▶ **Source data**:

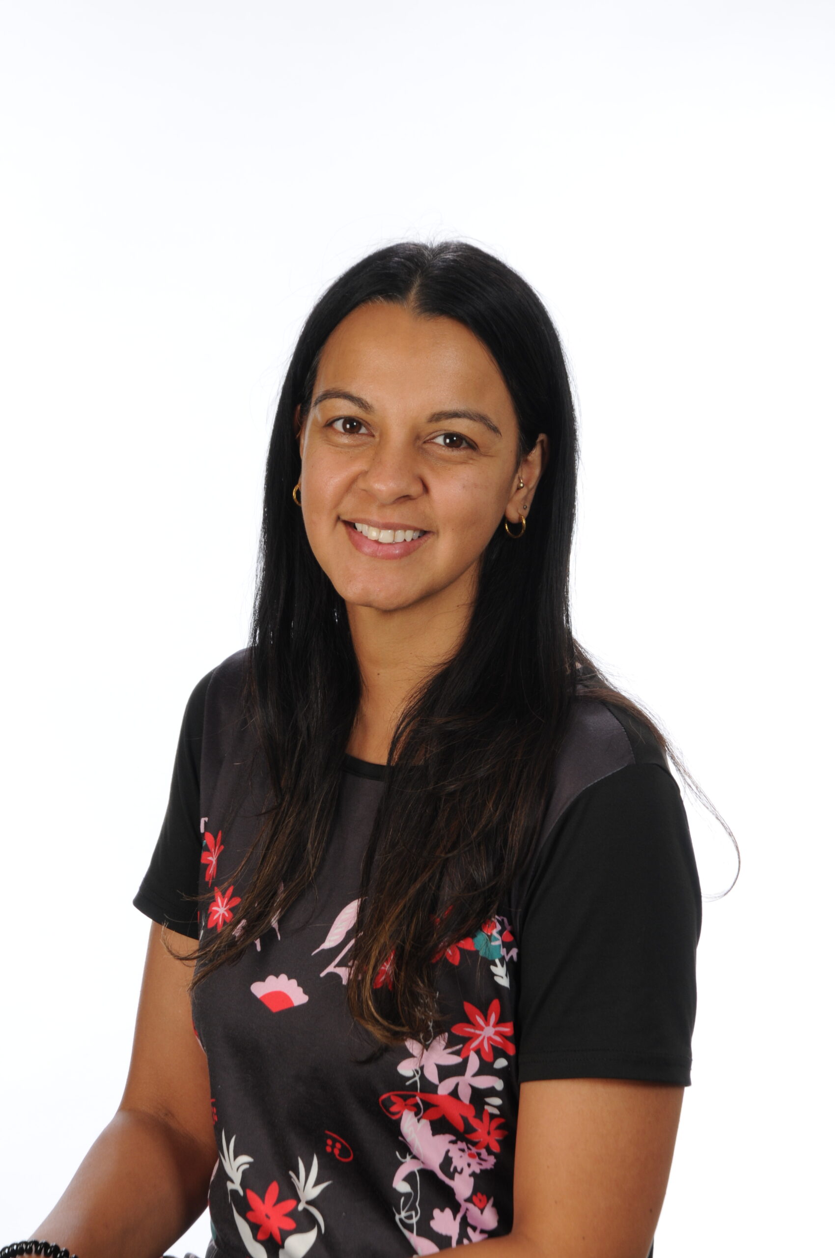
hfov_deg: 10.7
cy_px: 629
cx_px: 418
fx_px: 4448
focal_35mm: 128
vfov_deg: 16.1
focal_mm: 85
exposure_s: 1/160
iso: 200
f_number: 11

* * *

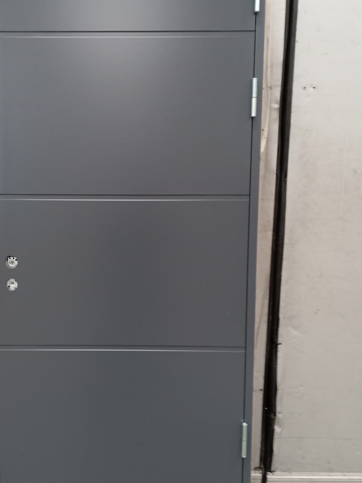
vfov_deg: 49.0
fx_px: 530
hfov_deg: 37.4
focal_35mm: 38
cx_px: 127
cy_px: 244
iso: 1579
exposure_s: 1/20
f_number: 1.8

==

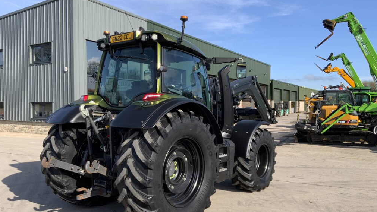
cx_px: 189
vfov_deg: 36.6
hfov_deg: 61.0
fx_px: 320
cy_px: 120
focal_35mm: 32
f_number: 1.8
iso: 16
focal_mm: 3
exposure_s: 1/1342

▶ **Instruction**:
Repeat, exactly as they stand above, the lines from the line with "hfov_deg: 10.7" to the line with "f_number: 11", both lines included.

▶ **Solution for this task**:
hfov_deg: 10.7
cy_px: 629
cx_px: 418
fx_px: 4448
focal_35mm: 128
vfov_deg: 16.1
focal_mm: 85
exposure_s: 1/160
iso: 200
f_number: 11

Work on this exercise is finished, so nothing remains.